[Records from a data source]
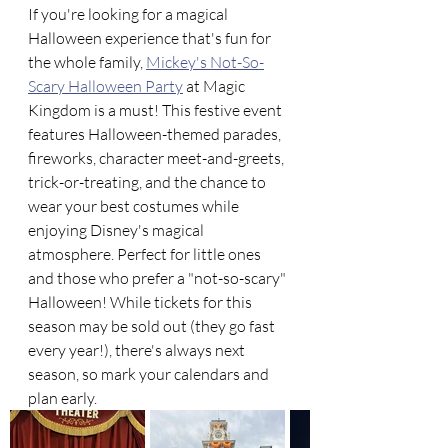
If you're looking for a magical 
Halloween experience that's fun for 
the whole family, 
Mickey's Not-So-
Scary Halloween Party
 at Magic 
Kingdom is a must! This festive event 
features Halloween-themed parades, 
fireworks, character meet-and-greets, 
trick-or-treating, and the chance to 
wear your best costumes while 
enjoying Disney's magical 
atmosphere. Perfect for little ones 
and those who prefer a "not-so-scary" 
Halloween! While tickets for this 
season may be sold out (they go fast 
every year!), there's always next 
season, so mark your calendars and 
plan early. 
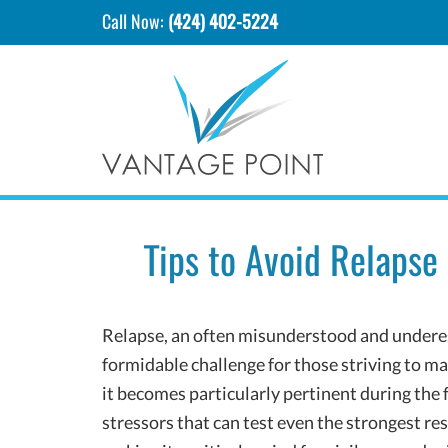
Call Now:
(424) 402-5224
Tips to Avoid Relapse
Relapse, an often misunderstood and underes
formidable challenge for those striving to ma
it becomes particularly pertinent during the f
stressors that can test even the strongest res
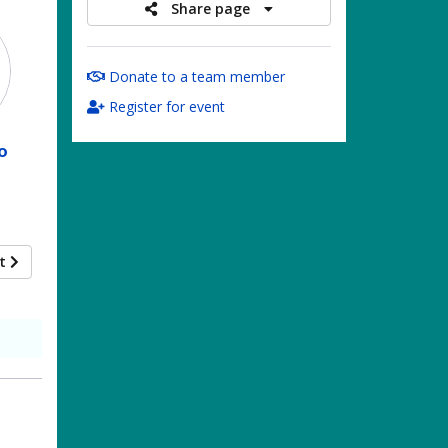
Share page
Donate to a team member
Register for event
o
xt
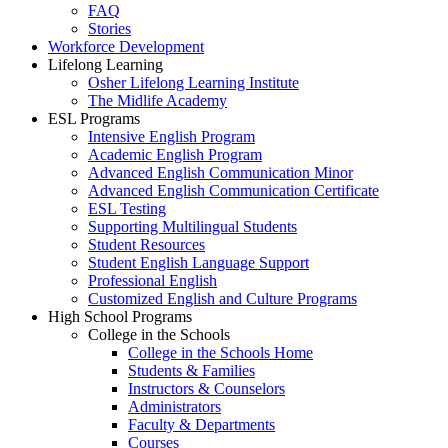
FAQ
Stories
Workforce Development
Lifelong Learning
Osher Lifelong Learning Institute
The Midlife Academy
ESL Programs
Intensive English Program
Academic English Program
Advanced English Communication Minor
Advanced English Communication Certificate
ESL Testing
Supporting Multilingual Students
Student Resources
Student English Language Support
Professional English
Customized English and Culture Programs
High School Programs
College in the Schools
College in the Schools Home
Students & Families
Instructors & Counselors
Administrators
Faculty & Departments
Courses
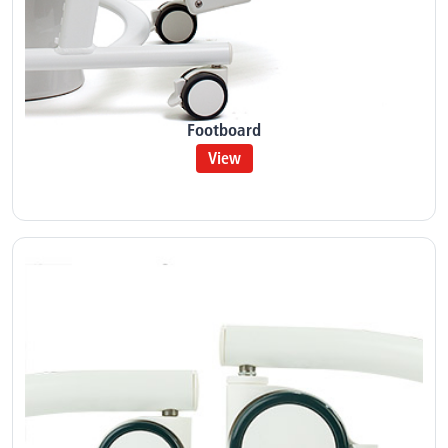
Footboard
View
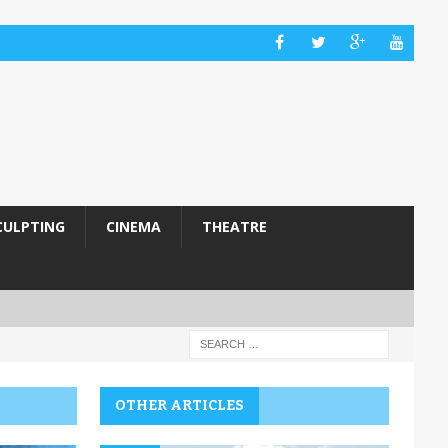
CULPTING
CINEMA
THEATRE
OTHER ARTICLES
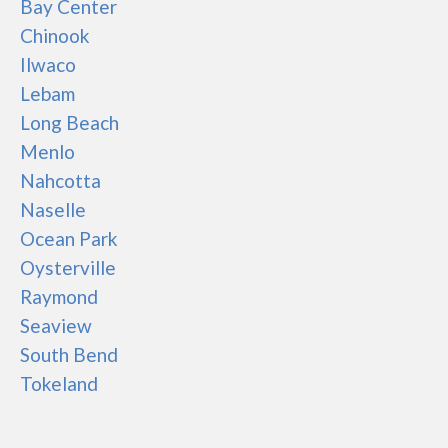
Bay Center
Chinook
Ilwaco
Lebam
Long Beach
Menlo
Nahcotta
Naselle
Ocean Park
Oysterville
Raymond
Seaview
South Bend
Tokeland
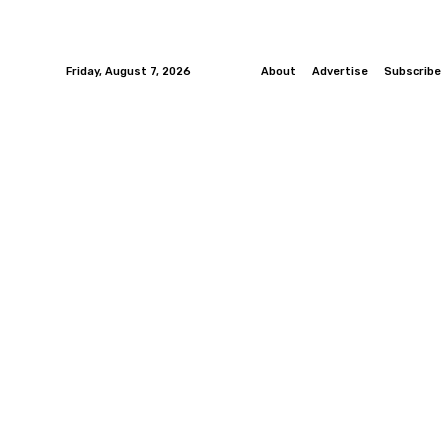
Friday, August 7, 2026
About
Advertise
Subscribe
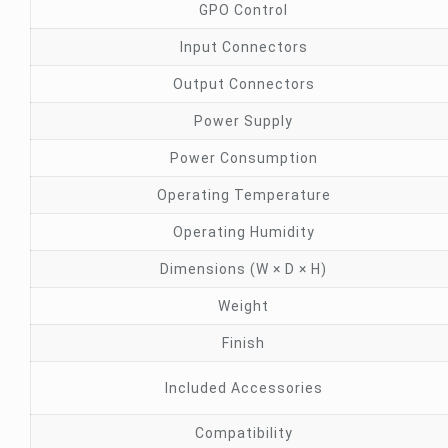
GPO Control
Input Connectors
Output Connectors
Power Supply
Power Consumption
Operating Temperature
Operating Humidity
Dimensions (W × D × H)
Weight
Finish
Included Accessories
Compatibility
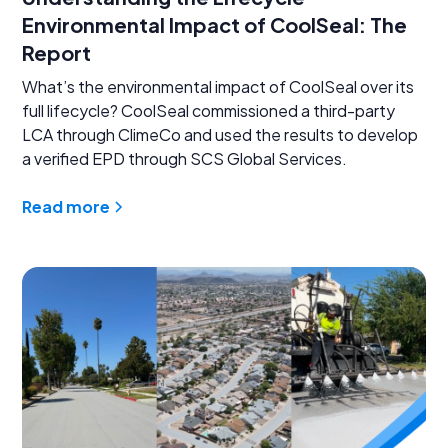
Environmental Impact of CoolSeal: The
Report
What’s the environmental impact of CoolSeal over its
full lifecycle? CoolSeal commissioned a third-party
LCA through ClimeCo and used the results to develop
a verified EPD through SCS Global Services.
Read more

* * *

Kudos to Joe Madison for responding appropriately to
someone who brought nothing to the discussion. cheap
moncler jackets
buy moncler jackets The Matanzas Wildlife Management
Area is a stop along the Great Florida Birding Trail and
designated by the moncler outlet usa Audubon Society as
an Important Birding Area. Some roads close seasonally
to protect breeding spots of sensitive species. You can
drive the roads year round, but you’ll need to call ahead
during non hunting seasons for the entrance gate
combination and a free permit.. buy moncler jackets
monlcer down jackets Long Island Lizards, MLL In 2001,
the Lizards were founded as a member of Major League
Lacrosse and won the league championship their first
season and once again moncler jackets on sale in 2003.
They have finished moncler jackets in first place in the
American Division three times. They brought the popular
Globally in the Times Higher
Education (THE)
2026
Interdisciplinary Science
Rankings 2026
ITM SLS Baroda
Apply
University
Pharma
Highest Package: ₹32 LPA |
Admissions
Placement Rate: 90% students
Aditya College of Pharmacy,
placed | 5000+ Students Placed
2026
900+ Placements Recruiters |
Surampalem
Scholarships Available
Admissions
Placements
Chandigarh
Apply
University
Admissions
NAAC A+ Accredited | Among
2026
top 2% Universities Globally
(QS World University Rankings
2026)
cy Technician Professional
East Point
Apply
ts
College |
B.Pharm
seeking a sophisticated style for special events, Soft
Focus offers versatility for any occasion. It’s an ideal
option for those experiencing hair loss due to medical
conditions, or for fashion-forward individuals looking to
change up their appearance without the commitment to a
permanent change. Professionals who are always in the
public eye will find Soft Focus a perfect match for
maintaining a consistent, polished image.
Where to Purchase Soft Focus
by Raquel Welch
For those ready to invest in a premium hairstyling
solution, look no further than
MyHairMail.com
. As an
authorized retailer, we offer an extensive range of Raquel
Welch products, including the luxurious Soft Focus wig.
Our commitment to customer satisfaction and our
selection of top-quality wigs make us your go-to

**WORK TASK:**
Within the data above, how many lines include "during"? The number alone is the answer.

**OUTPUT BELOW:**
2